Over the past few days, Rebel Wilson has dug herself a deep hole of inaccuracy and defensiveness, after making a comment about being the “first-ever plus-sized girl to be the star of a romantic comedy”—referring to her meta rom-com Isn’t It Romantic? (out in January). This was an obvious wrongheaded, revealing statement, the type that compels people to come to the defense with facts that shouldn’t have to be stated. As many pointed out, Wilson must have completely forgotten or never known about Queen Latifah’s 2006 rom-com Last Holiday co-starring LL Cool J, or her 2010 rom-com Just Wright, with Common, or Mo’Nique’s Phat Girlz (2006).

In response to a tweet about her error, Wilson wrote back, “Hey girl! Yeah I of course know of these movies but it was questionable as to whether: 1. Technically those actresses were plus size when filming those movies or 2. Technically those films are catorgorized [sic]/billed as a studio rom-com with a sole lead. So there’s a slight grey area.” (Both of those questions are answerable if you think about it or look it up. And it’s questionable whether she really knew about the movies.)

Mo’Nique, being Mo’Nique, was not going to let such a comment slide without a classy correction. On Saturday, she jumped in with a response on Twitter: “Hey my sweet sister. Let’s please not allow this business to erase our talent with giving grey areas and technicalities. Take a moment and know the history. DON’T BE A PART OF ERASING IT. I wish you the best.”

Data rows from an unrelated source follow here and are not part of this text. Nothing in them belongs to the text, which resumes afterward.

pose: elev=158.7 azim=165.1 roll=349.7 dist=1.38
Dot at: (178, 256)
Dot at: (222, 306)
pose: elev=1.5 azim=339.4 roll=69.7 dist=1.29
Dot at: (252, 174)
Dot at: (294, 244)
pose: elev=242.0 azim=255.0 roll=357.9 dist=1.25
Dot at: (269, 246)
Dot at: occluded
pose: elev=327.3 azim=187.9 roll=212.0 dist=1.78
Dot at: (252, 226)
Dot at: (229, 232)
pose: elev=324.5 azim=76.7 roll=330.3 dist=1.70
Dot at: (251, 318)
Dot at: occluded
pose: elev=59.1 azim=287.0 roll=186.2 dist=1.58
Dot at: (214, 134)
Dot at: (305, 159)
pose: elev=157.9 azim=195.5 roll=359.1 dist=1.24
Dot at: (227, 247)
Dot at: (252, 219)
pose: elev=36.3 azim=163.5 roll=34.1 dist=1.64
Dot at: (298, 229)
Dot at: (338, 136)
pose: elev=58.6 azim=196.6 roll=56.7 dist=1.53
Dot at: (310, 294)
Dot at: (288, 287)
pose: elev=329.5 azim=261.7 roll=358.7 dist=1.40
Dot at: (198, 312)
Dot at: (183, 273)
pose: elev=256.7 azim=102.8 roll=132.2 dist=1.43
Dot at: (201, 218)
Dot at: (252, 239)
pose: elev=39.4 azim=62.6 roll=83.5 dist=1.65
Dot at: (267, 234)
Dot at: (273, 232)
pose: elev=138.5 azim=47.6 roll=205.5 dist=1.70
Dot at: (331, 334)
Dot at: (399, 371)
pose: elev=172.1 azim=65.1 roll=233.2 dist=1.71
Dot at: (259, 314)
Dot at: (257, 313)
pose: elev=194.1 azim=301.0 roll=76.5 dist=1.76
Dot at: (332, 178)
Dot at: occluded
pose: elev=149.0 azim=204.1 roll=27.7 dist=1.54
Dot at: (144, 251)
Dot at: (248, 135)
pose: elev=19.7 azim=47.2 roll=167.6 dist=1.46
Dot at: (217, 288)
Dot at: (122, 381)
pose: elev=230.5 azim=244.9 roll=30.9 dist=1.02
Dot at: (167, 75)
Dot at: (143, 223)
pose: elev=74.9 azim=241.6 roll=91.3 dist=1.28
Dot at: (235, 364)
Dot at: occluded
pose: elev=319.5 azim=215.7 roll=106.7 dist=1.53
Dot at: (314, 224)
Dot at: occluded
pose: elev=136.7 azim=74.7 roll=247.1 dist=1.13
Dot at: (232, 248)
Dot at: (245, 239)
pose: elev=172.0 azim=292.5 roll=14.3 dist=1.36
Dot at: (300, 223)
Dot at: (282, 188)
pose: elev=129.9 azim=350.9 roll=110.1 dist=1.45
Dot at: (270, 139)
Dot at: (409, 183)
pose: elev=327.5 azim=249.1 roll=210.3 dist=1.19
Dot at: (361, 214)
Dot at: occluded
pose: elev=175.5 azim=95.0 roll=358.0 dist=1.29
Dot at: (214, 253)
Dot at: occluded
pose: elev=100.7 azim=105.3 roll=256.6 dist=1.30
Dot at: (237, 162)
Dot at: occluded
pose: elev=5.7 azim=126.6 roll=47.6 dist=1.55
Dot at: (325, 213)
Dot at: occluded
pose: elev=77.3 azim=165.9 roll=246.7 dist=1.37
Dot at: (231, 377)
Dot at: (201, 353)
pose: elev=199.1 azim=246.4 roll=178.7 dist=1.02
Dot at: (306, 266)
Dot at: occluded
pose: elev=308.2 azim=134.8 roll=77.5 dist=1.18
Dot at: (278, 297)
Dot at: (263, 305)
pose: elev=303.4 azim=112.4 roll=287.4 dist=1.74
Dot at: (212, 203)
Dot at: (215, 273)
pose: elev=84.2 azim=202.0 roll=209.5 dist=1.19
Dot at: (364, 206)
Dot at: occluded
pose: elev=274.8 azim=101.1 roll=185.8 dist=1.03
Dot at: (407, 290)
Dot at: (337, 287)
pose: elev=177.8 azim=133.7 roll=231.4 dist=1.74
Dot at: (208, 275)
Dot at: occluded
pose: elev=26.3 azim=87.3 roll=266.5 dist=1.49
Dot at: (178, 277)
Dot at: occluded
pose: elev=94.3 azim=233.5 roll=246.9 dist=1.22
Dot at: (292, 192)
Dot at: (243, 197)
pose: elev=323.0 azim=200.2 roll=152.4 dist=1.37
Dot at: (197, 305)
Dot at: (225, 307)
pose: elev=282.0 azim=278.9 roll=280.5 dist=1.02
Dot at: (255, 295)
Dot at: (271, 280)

The insistence on technicalities is the real tragedy. Wilson could have easily apologized for her statement while acknowledging her blind spot with a simple: “Damn, I forgot those black romcoms existed and that’s my bad, and also Hollywood’s.” (When you’re making a public comment about being a pioneer in a certain area, there’s an easy way to check if you’re the first to do anything.) Instead, she did the opposite: engaged deeper and even went on a blocking spree against critics.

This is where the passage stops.